Text provided section start
Re: scp bug due to progress indicator when copying from remote to local on Linux

Matthew Wilcox <willy@xxxxxxxxxxxxx> · Fri, 11 Jan 2019 15:05:07 -0800

On Fri, Jan 11, 2019 at 03:50:02PM -0600, Steve French wrote:
> On Fri, Jan 11, 2019 at 3:22 PM Matthew Wilcox <willy@xxxxxxxxxxxxx> wrote:
> > Right ... so the code never calls ftruncate() again.  Changing all of
> > userspace is just not going to happen; maybe you could get stuff fixed in
> > libc, but really ftruncate() should only be interrupted by a fatal signal
> > and not by SIGALRM.
Text provided section end
* _Aim of the task_
Please reproduce word for word the passage of the scp bug message between "Re: scp bug" and "not by SIGALRM.", inclusive. The listing after this point is separate material, not part of the scp bug message.
Data provided section start
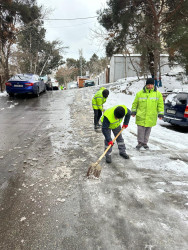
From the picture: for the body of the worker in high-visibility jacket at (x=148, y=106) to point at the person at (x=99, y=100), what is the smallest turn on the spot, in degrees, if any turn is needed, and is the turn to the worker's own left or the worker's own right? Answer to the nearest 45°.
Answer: approximately 135° to the worker's own right

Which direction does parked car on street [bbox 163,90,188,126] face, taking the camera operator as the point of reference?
facing away from the viewer and to the right of the viewer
Data provided section end
* _Result below_
Re: scp bug due to progress indicator when copying from remote to local on Linux

Matthew Wilcox <willy@xxxxxxxxxxxxx> · Fri, 11 Jan 2019 15:05:07 -0800

On Fri, Jan 11, 2019 at 03:50:02PM -0600, Steve French wrote:
> On Fri, Jan 11, 2019 at 3:22 PM Matthew Wilcox <willy@xxxxxxxxxxxxx> wrote:
> > Right ... so the code never calls ftruncate() again.  Changing all of
> > userspace is just not going to happen; maybe you could get stuff fixed in
> > libc, but really ftruncate() should only be interrupted by a fatal signal
> > and not by SIGALRM.